_OBJECTIVE_
Edit the rows below by replacing every "catalogue" with "catalog", keeping everything else unchanged and omitting the pictures.

+++ RECORDS FOR THE EXERCISE

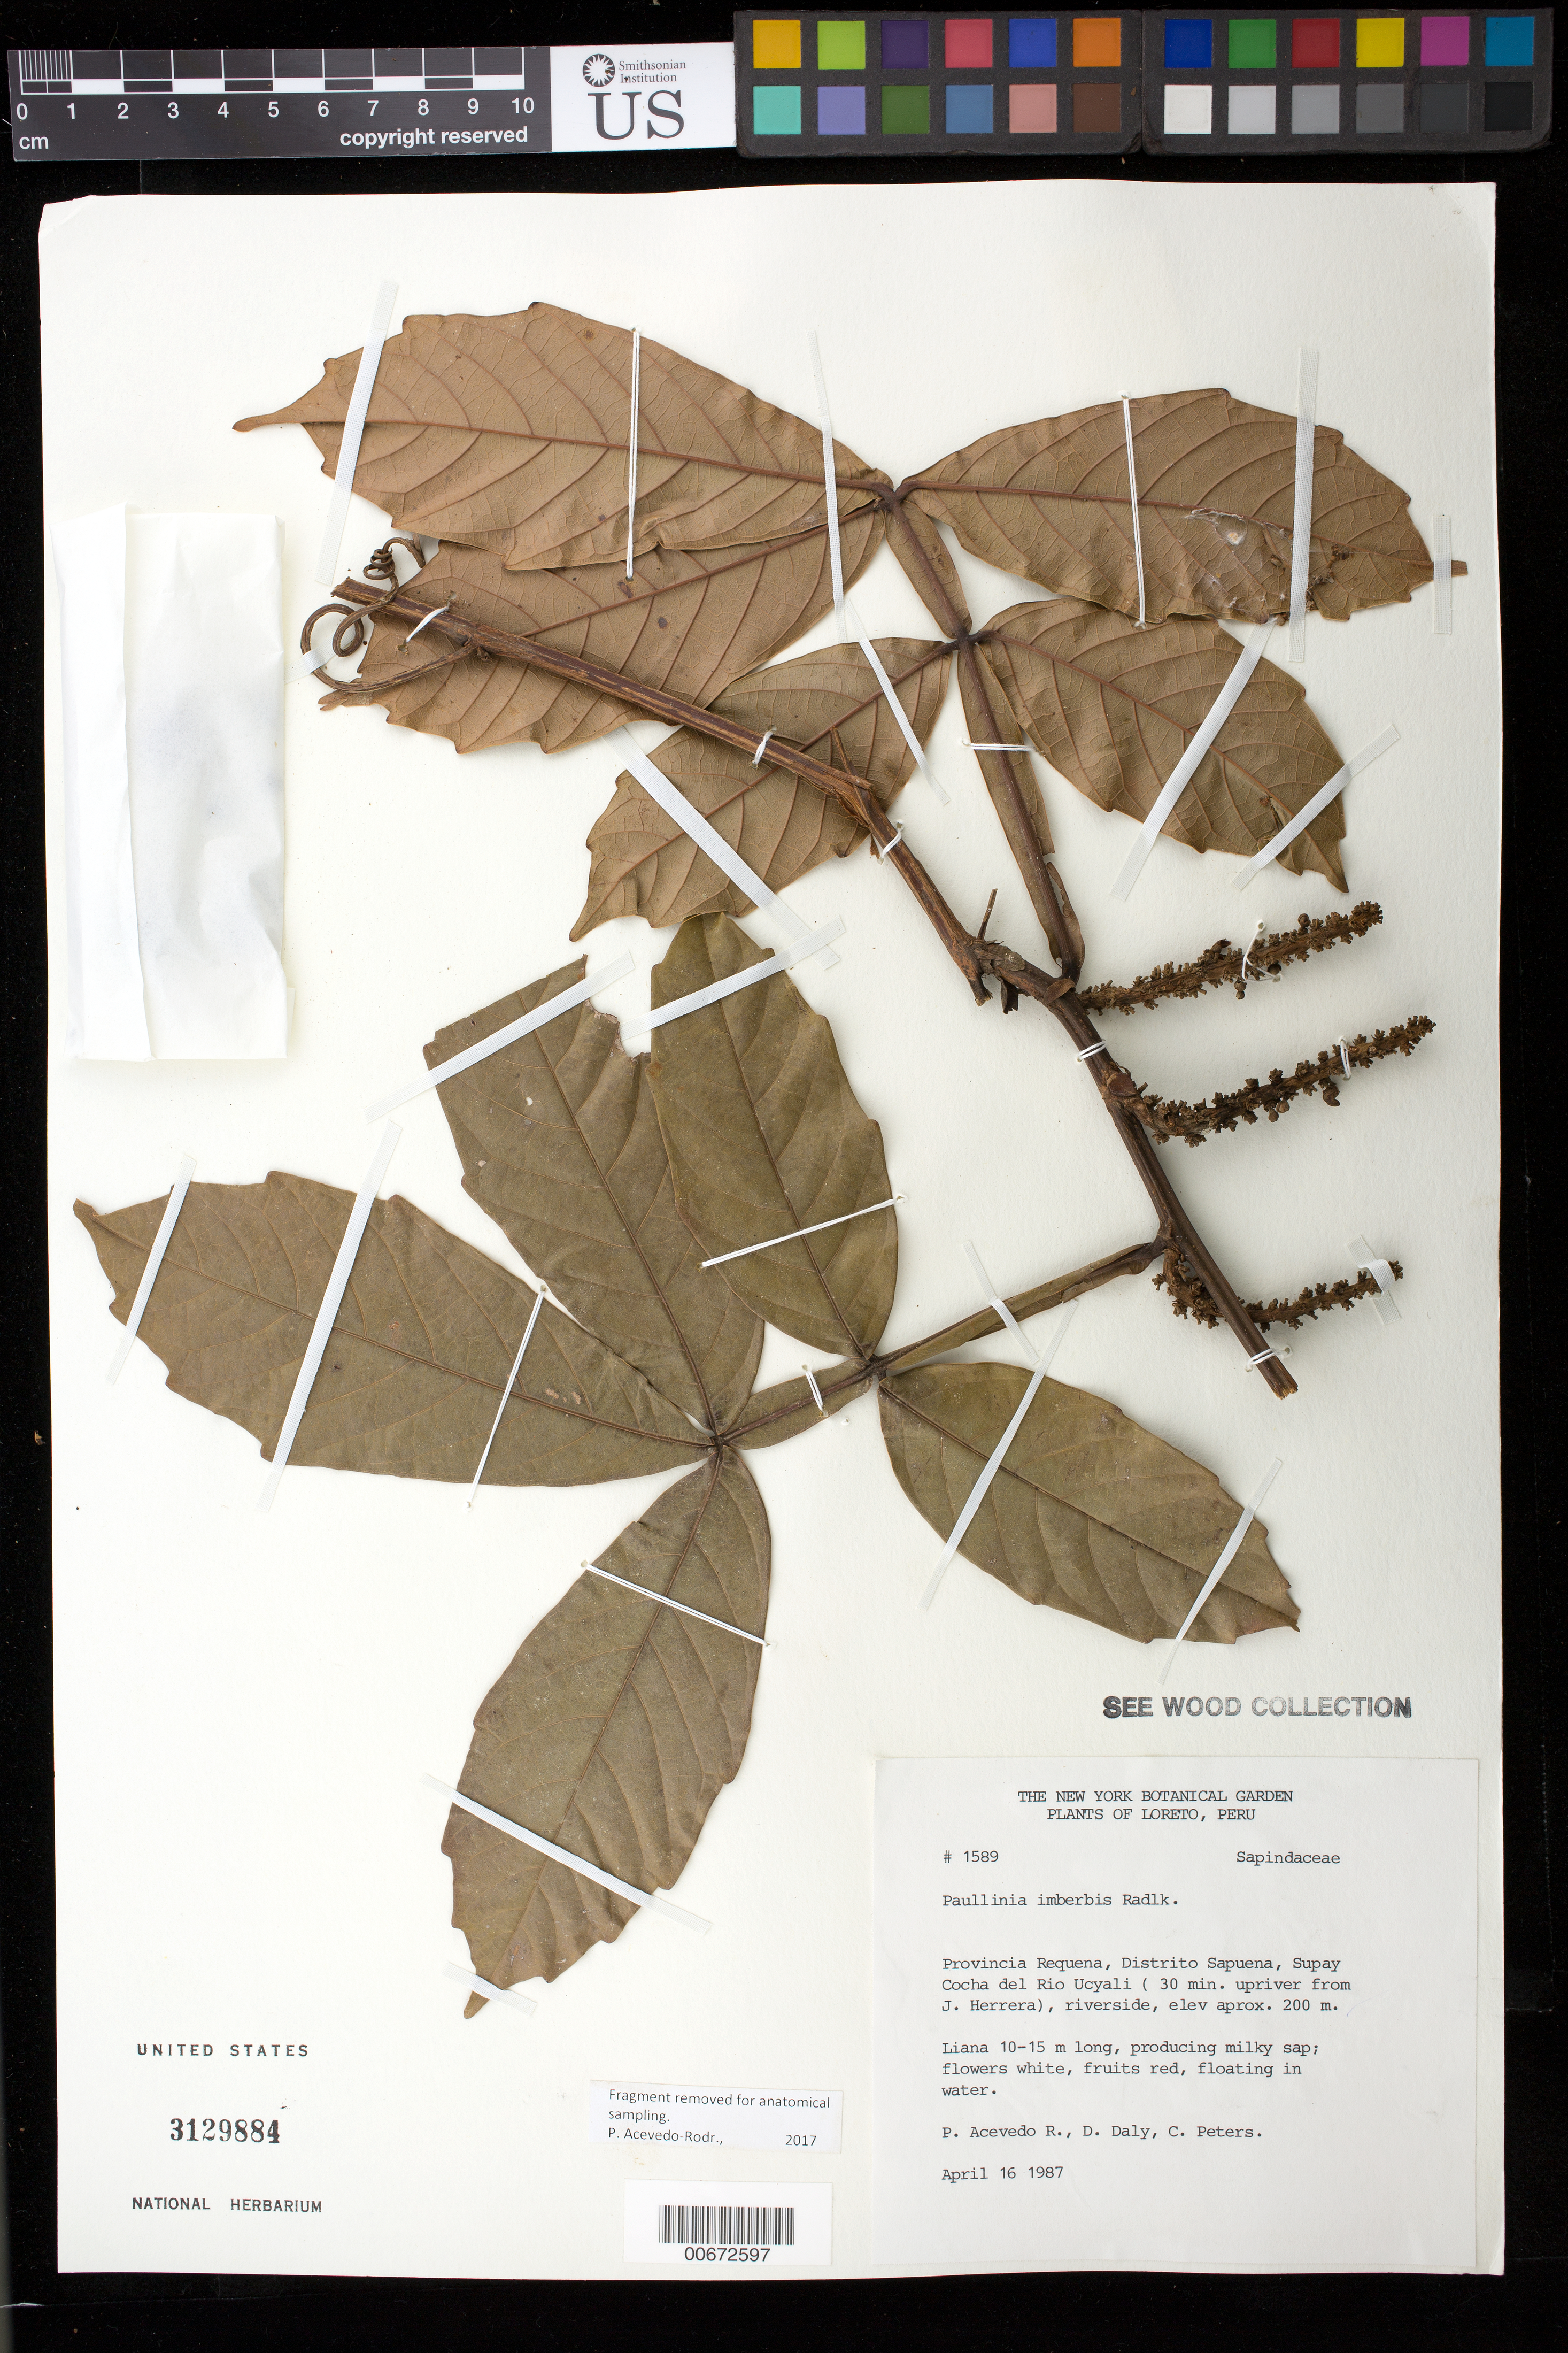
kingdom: Plantae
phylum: Tracheophyta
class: Magnoliopsida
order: Sapindales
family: Sapindaceae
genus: Paullinia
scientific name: Paullinia imberbis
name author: Radlk.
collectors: P. Acevedo-Rodr., D. C. Daly & C. Peters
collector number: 1589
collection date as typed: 16 Apr 1987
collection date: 1987-04-16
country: Peru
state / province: Loreto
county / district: Requena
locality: Loreto; Prov. Requena; Supay Cocha del Río Ucayali.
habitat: A la orila del río.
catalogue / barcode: US 3129884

++++++

_EXERCISE RESPONSE_
kingdom: Plantae
phylum: Tracheophyta
class: Magnoliopsida
order: Sapindales
family: Sapindaceae
genus: Paullinia
scientific name: Paullinia imberbis
name author: Radlk.
collectors: P. Acevedo-Rodr., D. C. Daly & C. Peters
collector number: 1589
collection date as typed: 16 Apr 1987
collection date: 1987-04-16
country: Peru
state / province: Loreto
county / district: Requena
locality: Loreto; Prov. Requena; Supay Cocha del Río Ucayali.
habitat: A la orila del río.
catalog / barcode: US 3129884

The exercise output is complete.